Die Autorin hat einen flüssigen Schreibstil und offenbar gut recherchiert, einiges habe ich gewusst, beispielsweise die Klitoris-Beschneidung, die leider leider auch heute noch, sogar in Deutschland, praktiziert wird. Vieles andere hingegen war mir unbekannt, vor allem die zahlreichen englischen Begriffe der heutigen Kosmetik- und Schönheitschirurgie.

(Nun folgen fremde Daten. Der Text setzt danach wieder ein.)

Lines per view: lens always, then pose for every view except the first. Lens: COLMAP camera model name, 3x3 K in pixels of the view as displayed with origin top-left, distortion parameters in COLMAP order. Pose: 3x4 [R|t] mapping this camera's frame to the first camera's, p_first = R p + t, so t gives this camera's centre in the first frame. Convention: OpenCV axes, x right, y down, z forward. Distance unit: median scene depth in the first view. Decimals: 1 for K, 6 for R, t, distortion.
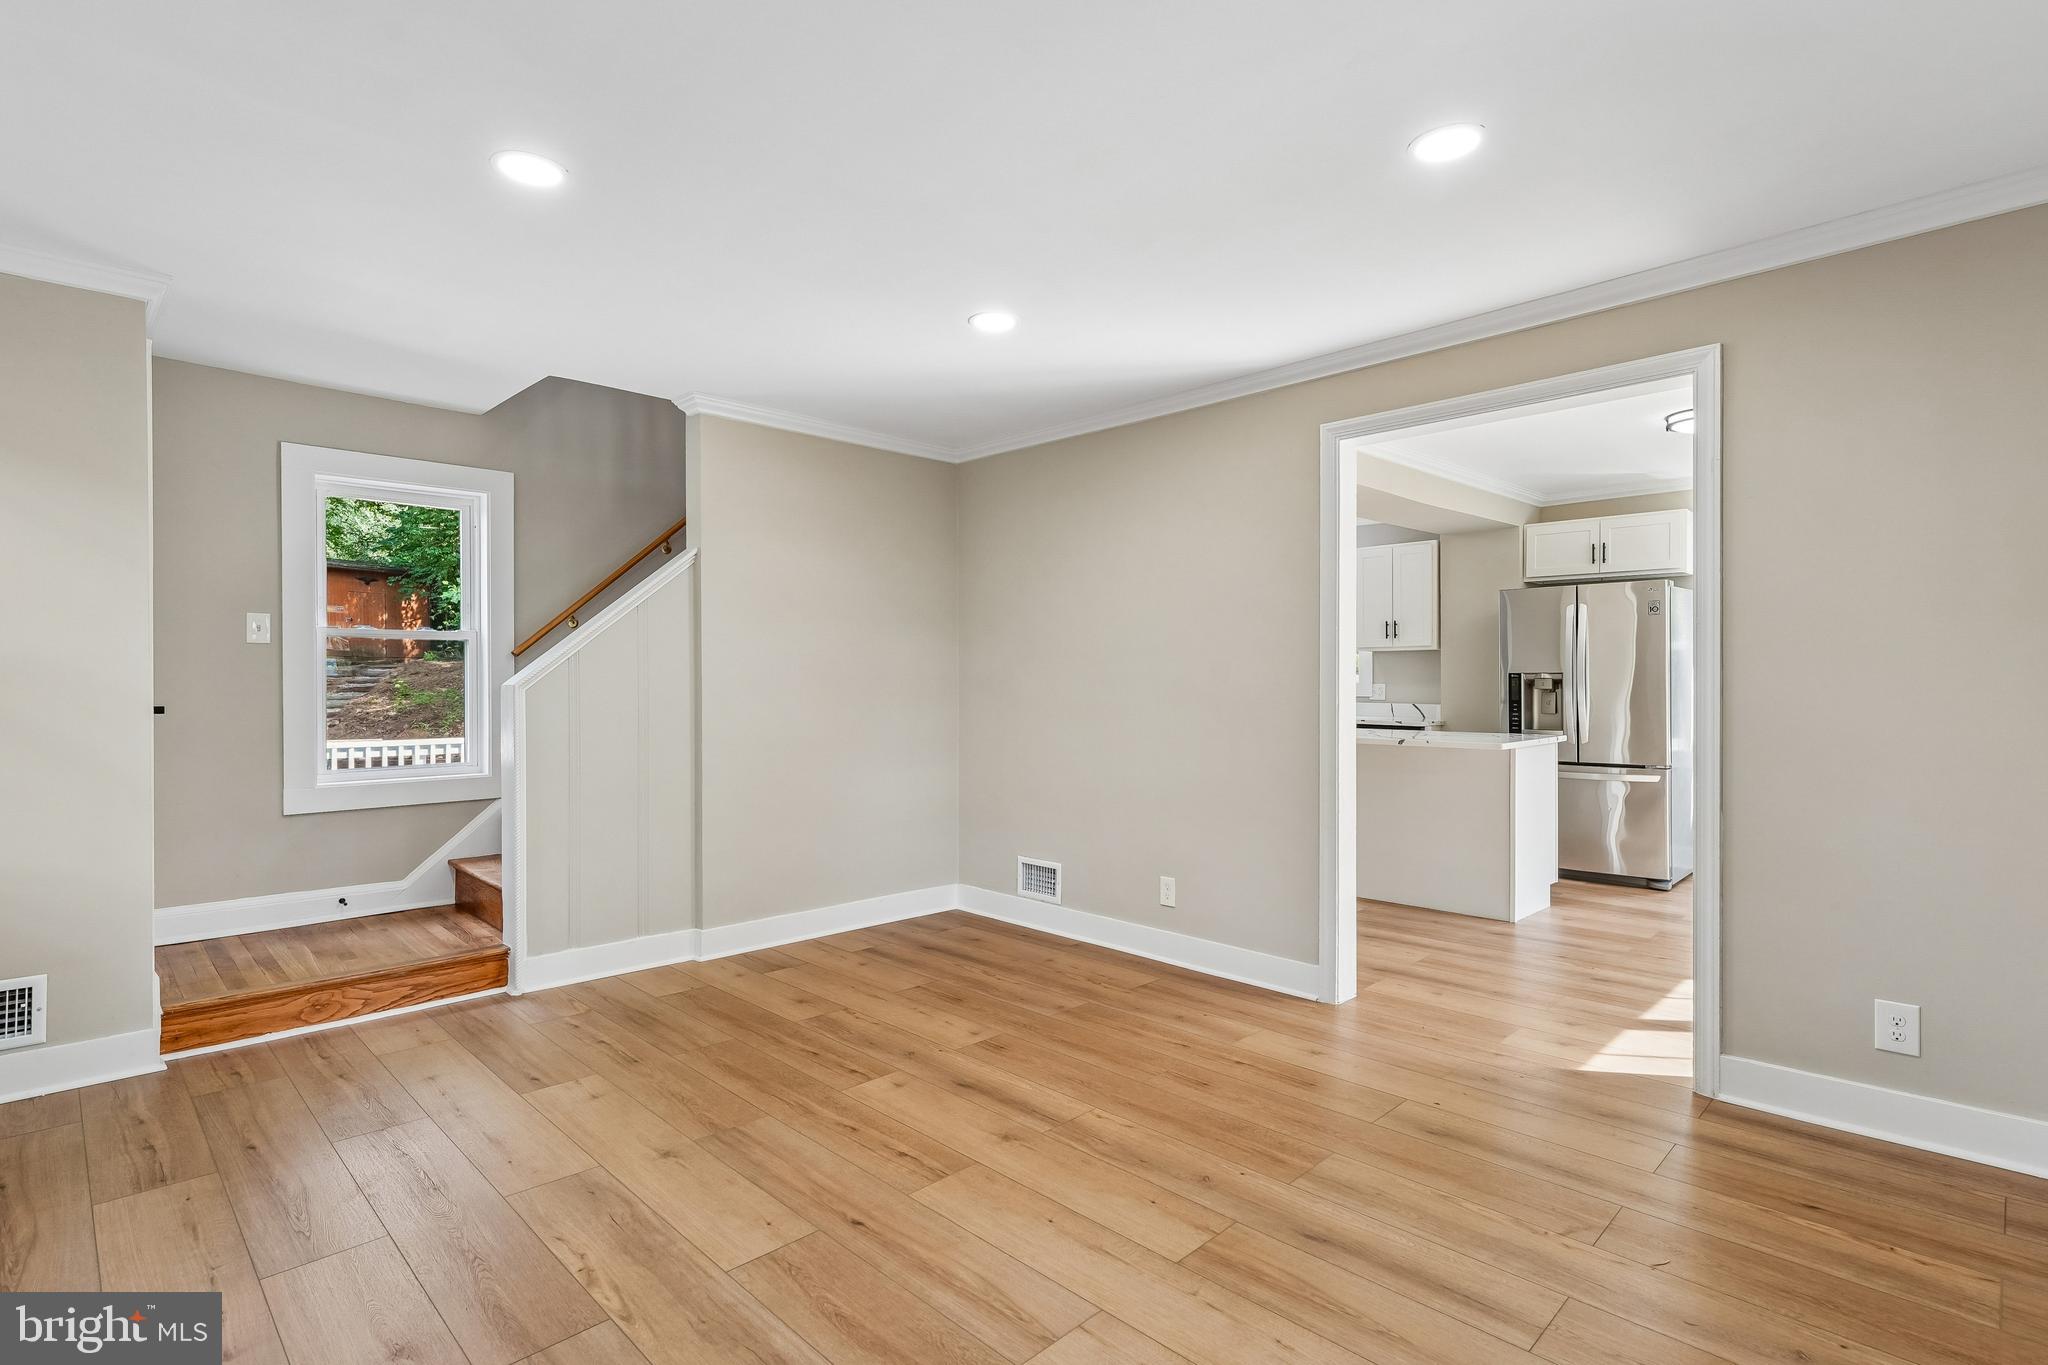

Und was es online alles offen zu kaufen gibt und ich hier nicht erwähnen möchte, damit nicht Jugendliche mit Gewalt darauf hingestoßen werden.

Die Autorin erzählt von ihrer Großmutter, die jahrelang an Schmerzen litt und nirgends ernst genommen wurde. Hysterie und »alles ist nur psychisch«, was beides gleichbedeutend mit Einbildung ist, das musste sich auch meine Mutter anhören, die ich ebenfalls hauptsächlich leidend kenne. Sie ist von Arzt zu Arzt gerannt, ging allen auf die Nerven und niemand konnte ihr helfen. Interessant, dass sie das Schicksal mit vielen Frauen teilt, ihr wurde damals eingeredet, dass sie besonders »wehleidig« wäre und einen Psychiater aufsuchen sollte. Der Begriff »Medical Gaslighting« trifft es gut, wobei ich auch eine Lanze für die Ärzteschaft brechen möchte: Es ist einfach zu wenig Zeit für die Patienten. Wer die vollen Arztpraxen kennt, kann sich vorstellen, dass kaum Zeit bleibt, sich die Leiden der Patientinnen stundenlang anzuhören. Mein Schwiegervater beispielsweise hat von sieben Uhr früh bis spät in die Nacht gearbeitet, oft war es nach zehn Uhr, dass er seinen letzten Hausbesuch erledigte.

Erwähnen möchte ich (es hat allerdings mit der Autorin nichts zu tun), dass ich Cover und Titel unpassend finde. Ich hätte das Buch in der Buchhandlung nicht angesehen, geschweige denn gekauft. Was soll das Bild darstellen? Eine Frau in Unterwäsche, Bauchfalten, Teil vom Busen – eine entwürdigende Gestaltung. Auch der Titel ist viel zu wenig aussagekräftig für dieses wichtige Thema, das nun endlich mal vor den Vorhang geschubst wurde.
Ein Buch, das durch Information und Wissen besticht, für mich leider zu abrupt endet. Ich hätte mir gewünscht, dass die Autorin mehr positive Beispiele aufzählt, ob und wie viel an Änderungen gearbeitet wird. Die wenigen Dinge, die sie zwischendurch erwähnt, sind rar und so bleibe ich mit gemischten Gefühlen zurück, und bezweifle, dass sich für meine vier Enkelinnen etwas ändern wird.